US 12,450,859 B2
	Model fitting using keypoint regression
Julien Pascal Christophe Valentin, Zurich (CH); Erroll William Wood, Cambridge (GB); Thomas Joseph Cashman, Cambridge (GB); Martin de La Gorce, Cambridge (GB); Tadas Baltrusaitis, Cambridge (GB); Daniel Stephen Wilde, Cambridge (GB); Jingjing Shen, Cambridge (GB); Matthew Alastair Johnson, Cambridge (GB); Charles Thomas Hewitt, Cambridge (GB); Nikola Milosavljevic, Belgrade (RS); Stephan Joachim Garbin, Cambridge (GB); Toby Sharp, Cambridge (GB); and Ivan Stojiljkovic, Cambridge (GB)
Assigned to MICROSOFT TECHNOLOGY LICENSING, LLC, Redmond, WA (US)
Filed by MICROSOFT TECHNOLOGY LICENSING, LLC, Redmond, WA (US)
Filed on Jun. 28, 2022, as Appl. No. 17/852,175.
Claims priority of provisional application 63/317,436, filed on Mar. 7, 2022.
Prior Publication US 2023/0281863 A1, Sep. 7, 2023
Int. Cl. G06V 10/25 (2022.01); G06N 3/08 (2023.01); G06T 7/33 (2017.01); G06T 7/73 (2017.01); G06T 17/00 (2006.01); G06T 19/20 (2011.01); G06V 10/82 (2022.01)
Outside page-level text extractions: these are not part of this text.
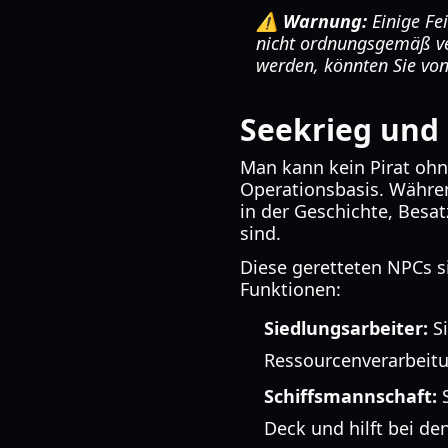
⚠️ Warnung:
Einige Fe
nicht ordnungsgemäß ve
werden, könnten Sie vo
Seekrieg und
Man kann kein Pirat ohne
Operationsbasis. Währen
in der Geschichte, Besat
sind.
Diese geretteten NPCs si
Funktionen:
Siedlungsarbeiter:
Si
Ressourcenverarbeitu
Schiffsmannschaft:
S
Deck und hilft bei d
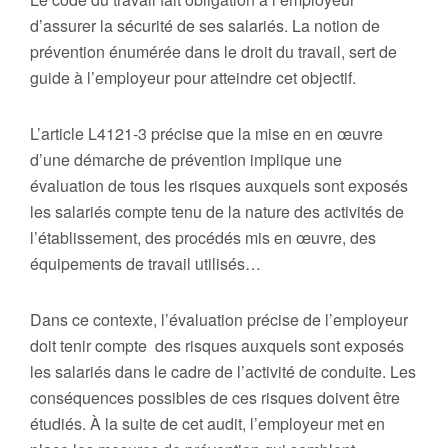
d’assurer la sécurité de ses salariés. La notion de
prévention énumérée dans le droit du travail, sert de
guide à l’employeur pour atteindre cet objectif.
L’article L4121-3 précise que la mise en en œuvre
d’une démarche de prévention implique une
évaluation de tous les risques auxquels sont exposés
les salariés compte tenu de la nature des activités de
l’établissement, des procédés mis en œuvre, des
équipements de travail utilisés…
Dans ce contexte, l’évaluation précise de l’employeur
doit tenir compte des risques auxquels sont exposés
les salariés dans le cadre de l’activité de conduite. Les
conséquences possibles de ces risques doivent être
étudiés. À la suite de cet audit, l’employeur met en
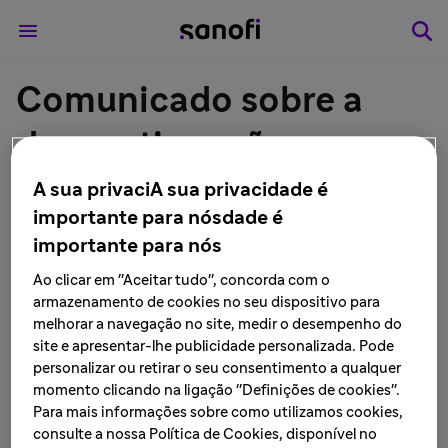
Comunicado sobre a
descontinuação
definitiva do produto
A sua privaciA sua privacidade é
importante para nósdade é
cefalexina 50mG/mL e
importante para nós
100mG/mL - suspensão
Ao clicar em "Aceitar tudo", concorda com o
armazenamento de cookies no seu dispositivo para
oral - Sanofi no Brasil
melhorar a navegação no site, medir o desempenho do
site e apresentar-lhe publicidade personalizada. Pode
personalizar ou retirar o seu consentimento a qualquer
LEIA MAIS • 11 de agosto de 2020
momento clicando na ligação "Definições de cookies".
Para mais informações sobre como utilizamos cookies,
consulte a nossa Política de Cookies, disponível no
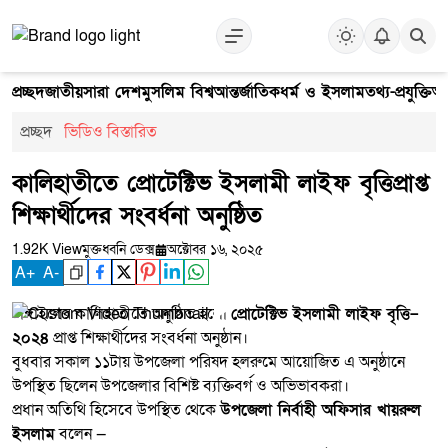
প্রচ্ছদ
জাতীয়
সারা দেশ
মুসলিম বিশ্ব
আন্তর্জাতিক
ধর্ম ও ইসলাম
তথ্য-প্রযুক্তি
আ
প্রচ্ছদ
ভিডিও বিস্তারিত
কালিহাতীতে প্রোটেক্টিভ ইসলামী লাইফ বৃত্তিপ্রাপ্ত
শিক্ষার্থীদের সংবর্ধনা অনুষ্ঠিত
1.92K View
মুক্তধ্বনি ডেক্স
অক্টোবর ১৬, ২০২৫
A
+
A
-
টাঙ্গাইলের কালিহাতীতে অনুষ্ঠিত হলো
প্রোটেক্টিভ ইসলামী লাইফ বৃত্তি–
২০২৪
প্রাপ্ত শিক্ষার্থীদের সংবর্ধনা অনুষ্ঠান।
বুধবার সকাল ১১টায় উপজেলা পরিষদ হলরুমে আয়োজিত এ অনুষ্ঠানে
উপস্থিত ছিলেন উপজেলার বিশিষ্ট ব্যক্তিবর্গ ও অভিভাবকরা।
প্রধান অতিথি হিসেবে উপস্থিত থেকে
উপজেলা নির্বাহী অফিসার খায়রুল
ইসলাম
বলেন —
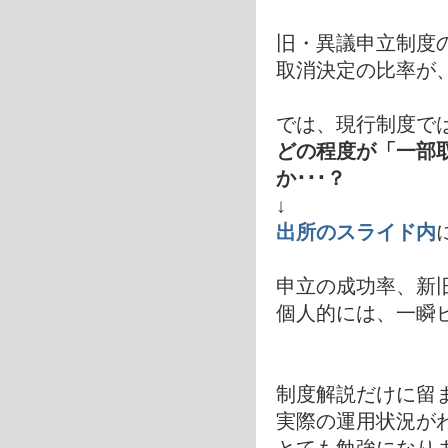
旧・異議申立制度
取消決定の比率が、
では、現行制度で
どの程度が「一部
か･･･？
↓
出所のスライド内
申立の成功率、新
個人的には、一瞬ビ
制度解説だけに留
実際の運用状況が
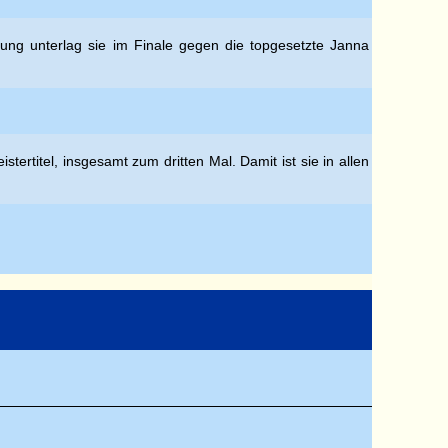
ung unterlag sie im Finale gegen die topgesetzte Janna
rtitel, insgesamt zum dritten Mal. Damit ist sie in allen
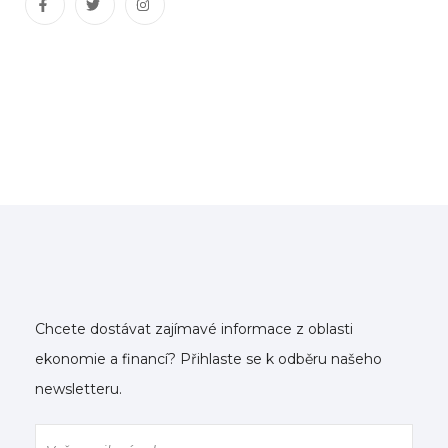
Chcete dostávat zajímavé informace z oblasti
ekonomie a financí? Přihlaste se k odběru našeho
newsletteru.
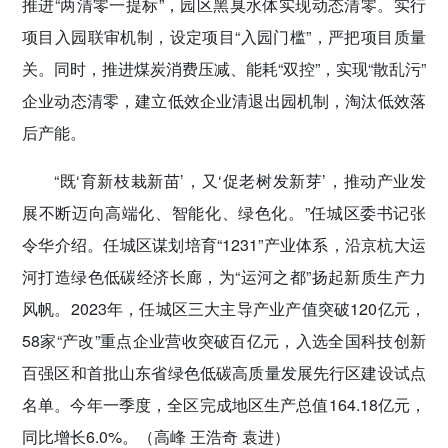
推进“两清零一提标”，园区黑臭水体实现动态清零。实行
项目入园联审机制，设定项目“入园门槛”，严把项目质量
关。同时，推进煤炭消费压减、能耗“双控”，实现“散乱污”
企业动态清零，建立低效企业清退出园机制，淘汰低效落
后产能。
“既‘育新枝栽新苗’，又‘促老树发新芽’，推动产业发
展不断迈向高端化、智能化、绿色化。”任城区委书记张
令华介绍。任城区谋划培育“1231”产业体系，沿京杭大运
河打造绿色低碳经济长廊，为“运河之都”扬起新质生产力
风帆。2023年，任城区三大主导产业产值突破120亿元，
58家“产改”重点企业营收突破百亿元，入选全国科技创新
百强区和首批山东省绿色低碳高质量发展先行区建设试点
名单。今年一季度，全区完成地区生产总值164.18亿元，
同比增长6.0%。（高峰 王浩奇 袁进）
CPC G06V 10/25 (2022.01) [G06N 3/08 (2013.01); G06T 7/344 (2017.01); G06T 7/73 (2017.01); G06T 17/00 (2013.01); G06T 19/20 (2013.01); G06V 10/82 (2022.01); G06T 2207/20081 (2013.01); G06T 2207/20084 (2013.01); G06T 2207/30201 (2013.01); G06T 2219/2004 (2013.01)]

20 Claims

1. A method for predicting keypoints by a computing system, the method comprising:

receiving, by the computing system, data indicative of a plurality of images;

generating, by the computing system, predictions for keypoints of the plurality of images as 2D random variables, normally distributed with location (x, y) and standard deviation sigma;

training, by the computing system, a neural network to maximize a log-likelihood that samples from each of the predicted keypoints equal a ground truth by minimizing a sum of Gaussian negative log likelihoods; wherein the training comprises introducing a conjugate prior of a Gaussian distribution of uncertainty values for the predicted keypoints;

using the trained neural network to predict keypoints of a 3D image without generating a heatmap; and

based on the predicted keypoints of the 3D image, outputting a fitted 3D model for rendering on a display device.